La detención de Abaga Barril es una manifestación más de acoso del régimen de Obiang a la oposición democrática

   Abaga Barril fue puesto en libertad a las cinco de la tarde de ayer. Poco antes, el comisario encargado de la detención, había llamado a su abogada para decirle que "no había caso". Ni la descripción física de Marcial coincidía con la que proporcionaban los testigos del asesinato del cocinero, ni el lugar en el que parece vivir el asesino, en las cercanías de Presidencia, coincide con el barrio en el que hace años tiene su domicilio el dirigente de CPDS. Fue  puesto inmediatamente en libertad. ¿Por qué reconoció la policía en la tarde del día 4, unos hechos que sabía ya antes de la detención, en la noche del día 1? Los policías que acabaron deteniendo a Marcial llevaban, esa noche, un buen rato merodeando en torno a su casa y le habían advertido de la posibilidad de detenerlo. Marcial avisó entonces a otro miembro de la ejecutiva de CPDS, a Juan Nzo. Cuando este llegó, los policías le comentaron que no sabían si llevárselo a Comisaría, o no, porque Marcial no encajaba en la descripción que tenían del asesino. Según esa descripción, el supuesto asesino habría abandonado corriendo el lugar del delito. Cualquiera que conozca a Marcial sabe que padece una limitación física que le impide correr. Es un hecho objetivo que no ha cambiado en estos tres días. La información de los policías indicaba, como hemos dicho, que el asesino vivía en el barrio de Presidencia. Preguntaron varias veces a Marcial si había vivido en ese barrio, les respondió que nunca había vivido allí. Otro hecho objetivo que tampoco ha cambiado. Sólo parecía haber una coincidencia, el supuesto asesino se llamaba Marcial, pero Abaga Barril negaba conocer al cocinero y, además, el asesinato se había producido en una zona de Malabo II en la que era imposible demostrar que hubiese estado. Los policías siguieron dudando y Juan Nzo, el otro miembro de la Ejecutiva de CPDS llamado por Abaga Barril, se volvió a su casa. Poco después los policías recibieron ordenes más precisas y se llevaron a Marcial Abaga Barril.

   No hay dudas, por tanto, de que la policía sabía desde el principio que no detenía al asesino del cocinero. ¿A quien detenía entonces? Detenía al dirigente del partido opositor CPDS, miembro además de la Junta Electoral Nacional. La policía del régimen, habituada a trabajar en la más absoluta impunidad, decidió, pese a la ausencia de pruebas, "quitar de la circulación" por un tiempo a un opositor del régimen especialmente activo.  Le han puesto en libertad cuando la detención había saltado las fronteras del país  y los periódicos más importantes del mundo empezaban a informar de ella. Cuando "alguien" ha estimado que el encarcelamiento de Abaga le producía más inconvenientes que las ventajas que reportaba tenerlo encerrado.

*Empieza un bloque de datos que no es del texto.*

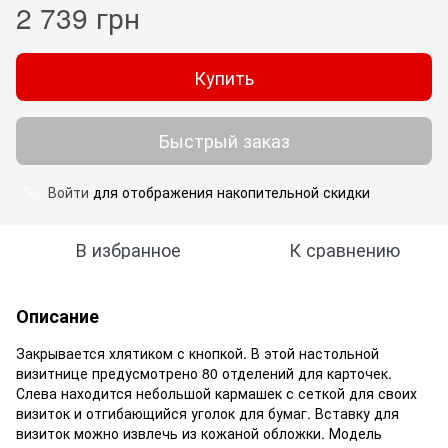
2 739 грн
Купить
Быстрый заказ
Войти
для отображения накопительной скидки
%
В избранное
К сравнению
Описание
Закрывается хлятиком с кнопкой. В этой настольной
визитнице предусмотрено 80 отделений для карточек.
Слева находится небольшой кармашек с сеткой для своих
визиток и отгибающийся уголок для бумаг. Вставку для
визиток можно извлечь из кожаной обложки. Модель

   Abaga fue conducido a la Comisaría de "Guantánamo" y recluido en una sala común en la que hubo de manera permanente, durante los casi tres días de su encierro, entre 90 y 100 personas. La sala tiene, en realidad, dos pisos y el segundo (el sótano) lo utiliza la policía para interrogatorios y torturas. Entre los recluidos hay todo tipo de gentes: "delincuentes comunes de todo tipo: ladrones, falsificadores de dinero y muchas, muchas personas que no saben porqué estaban allí". "Había un número importante de menores de edad". "Uno de ellos llevaba allí desde el lunes, salía de hacer gimnasia y le detuvieron porque una señora le acusó de haberle robado un ordenador. Estaba cuando llegué y seguía cuando me pusieron en libertad. Sus padres deben tener tanto miedo, que ni tan siquiera se han atrevido a pasar por comisaría a preguntar si estaba allí". "En la sala común hay unas cuantas mesas y unos colchones en muy mal estado y a la hora de dormir hay quien las utiliza o duerme donde puede. Las letrinas están asquerosas, hay agua corriente peros las letrinas no deben limpiarlas en semanas. No te dan de comer, tienes que apañártelas como puedas. Yo no tuve problemas porque los compañeros del partido me llevaron mucha más comida de la que necesitaba y se la fui pasando a algunos de los menores. No me maltrataron y eso también se ha debido, creo, a la presencia permanente de los compañeros. A algunos de los menores los torturan a diario. Sin embargo, sí recibí amenazas.  "Llorarás lágrimas de sangre", me decían...No dormí ninguna de las tres noches y tomé sobretodo zumos de los que me pasaban".